§ **Exercises**
• a. In the recap of the Jace and Clary scene, substitute "sociopath" for "psychopath" and give the passage starting with "Both Hands, Ma’am: 1" and going on through "for the consequences.".
• b. Shorten the paragraph of the recap of the Jace and Clary scene that begins "I’m of two minds with this," keeping its main points.
• c. Extend the recap of the Jace and Clary scene, picking up after its final sentence.

§ **Text under study**
%%
Both Hands, Ma’am: 1
This is so not the time for that, CC. My god.
Also, now that I look at it, I’m fairly certain this is supposed to be foreshadowing.
Clary’s brain finally reboots, and she explains what should have been obvious, even to Jace – if they hadn’t kissed, Simon wouldn’t have run off and gotten himself killed.
To which Jace responds with this:
“We were forced to do what we did. It’s not as if we did it for fun, or to hurt him. Besides,” he said, with the ghost of a smile, “you’re my sister.”
I’m of two minds with this. On the one hand, this is further proof that Jace is some kind of psychopath – someone not taking responsibility for their actions is one of the signs someone is a psychopath. On the other hand, it also feels like CC trying to have her cake and eat it too – her self-insert gets to make-out with her Draco knock-off, but not have to feel any guilt for the consequences.
Instead of pointing out what a shitty argument that is (doesn’t matter that you were “forced to” – you still did it; also, Jace actively stopped Clary from going after Simon, so he’s doubly to blame), Clary focuses on that whole “sister” bit. Because that’s what’s important here – not that that kiss literally proved that Clary is still pining after someone else, but that it’s her brother. Yes, the latter makes the former worse, but it doesn’t overshadow it. She asks him not to say it “like that” (like what?), Jace does a little bit about words losing meaning if you say them enough times (see a good example here), and we end with this:
“It doesn’t matter how many times you say it. It’ll still be true.”
%%
§ **Data records**
%%
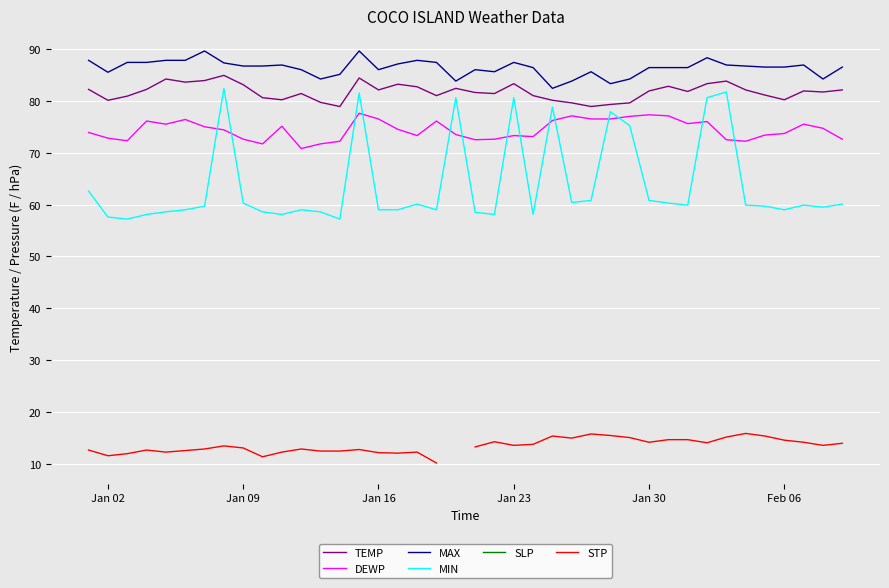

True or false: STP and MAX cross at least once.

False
%%
%%
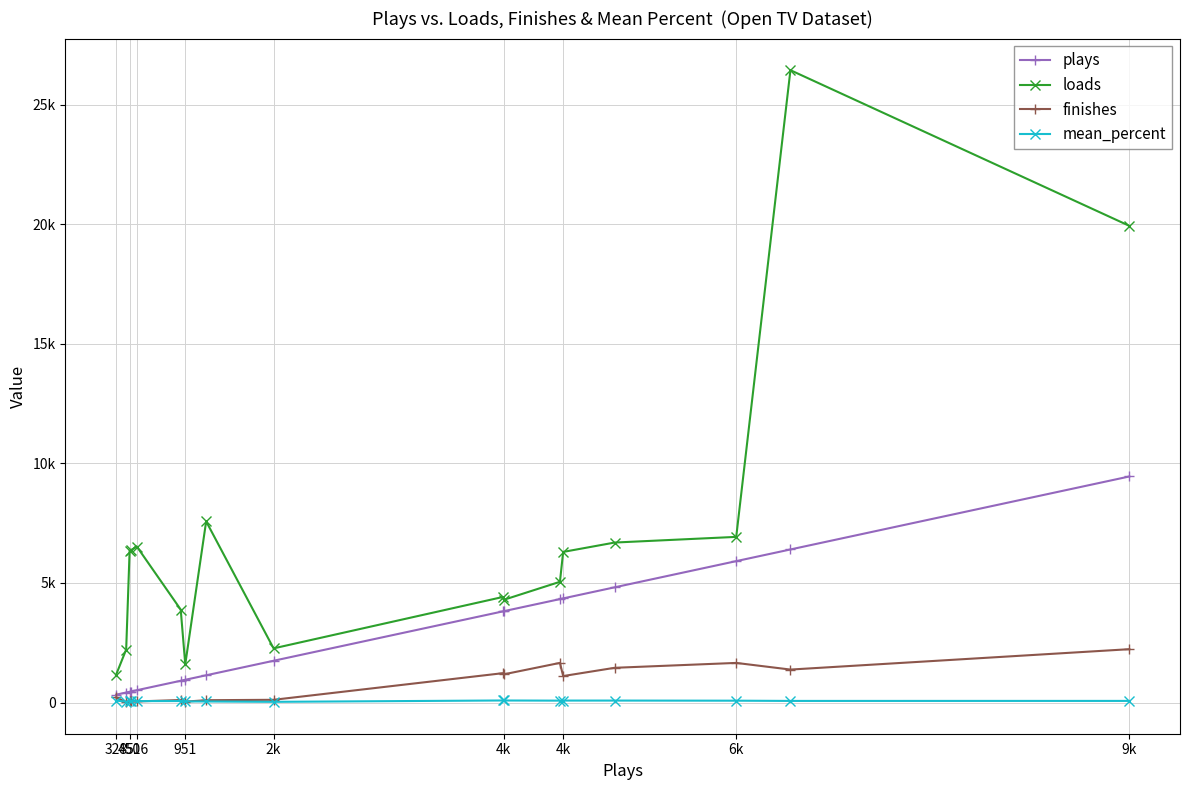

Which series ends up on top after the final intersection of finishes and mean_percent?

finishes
%%
§ **Answers by item number**
• a.
Both Hands, Ma’am: 1
This is so not the time for that, CC. My god.
Also, now that I look at it, I’m fairly certain this is supposed to be foreshadowing.
Clary’s brain finally reboots, and she explains what should have been obvious, even to Jace – if they hadn’t kissed, Simon wouldn’t have run off and gotten himself killed.
To which Jace responds with this:
“We were forced to do what we did. It’s not as if we did it for fun, or to hurt him. Besides,” he said, with the ghost of a smile, “you’re my sister.”
I’m of two minds with this. On the one hand, this is further proof that Jace is some kind of sociopath – someone not taking responsibility for their actions is one of the signs someone is a sociopath. On the other hand, it also feels like CC trying to have her cake and eat it too – her self-insert gets to make-out with her Draco knock-off, but not have to feel any guilt for the consequences.

• b. The writer has mixed feelings about Jace's reply. First, it is more proof that Jace is some kind of psychopath, since not taking responsibility for one's actions is one sign of a psychopath. Second, it seems like CC trying to have her cake and eat it too: her self-insert gets to make out with her Draco knock-off without feeling guilty about the consequences.

• c.
“And it doesn’t matter what you won’t let me say, that’ll still be true too.”
Both Hands, Ma’am: 2
CC, there’s honestly enough drama here as is. You don’t need to go heaping more on top of it.
Alec thankfully shows up, along with Magnus. So we’re not even going to pretend that the whole “house arrest” thing was ever a problem, I guess. They brought blood, obtained from a halal butcher shop. Jace tells Clary that what’s going to happen won’t be pretty, and says he’ll send Isabelle to comfort Clary. Because I guess want to expose the women-folk to anything that might upset their delicate sensibilities.
A) How would he know how this will go? Has he been to a vampire raising before? Why someone else who might reasonably know all this, like Raphael or even Magnus, explaining this? And B) the ceremony/ritual involves burying the currently-dead body of the would-be vampire. “Pleasant” went out the window a while back.
And shock of shocks, Clary actually brings up one of my first point. The answer is no – Jace has never seen a vampire rise from the grave. So Clary insists that she’s going to be there. Wow. Maybe she’s finally evolving a spine.
They go back to find that Raphael’s finished burying Simon, and Isabelle is sitting off to the side doing… I don’t know what. Honestly, unless she’s being used as a target for scorn, CC doesn’t seem to know what to do with Isabelle. The fact that it’s cold is reiterated, and we learn that Clary is wearing Isabelle’s coat. I’m going to assume she’s just borrowed a coat from Isabelle, rather than leaving Isabelle to suffer, but it honestly wouldn’t surprise me if she (Clary) had.
We learn a bit more about vampires – namely that they call new vampires “fledglings”, which Clary is a little bothered by (it’s “too friendly”) and that freshly-turned vampires have occasionally gotten stuck in the ground in winter, and forced to remain buried until the ground thaws, starving the whole time.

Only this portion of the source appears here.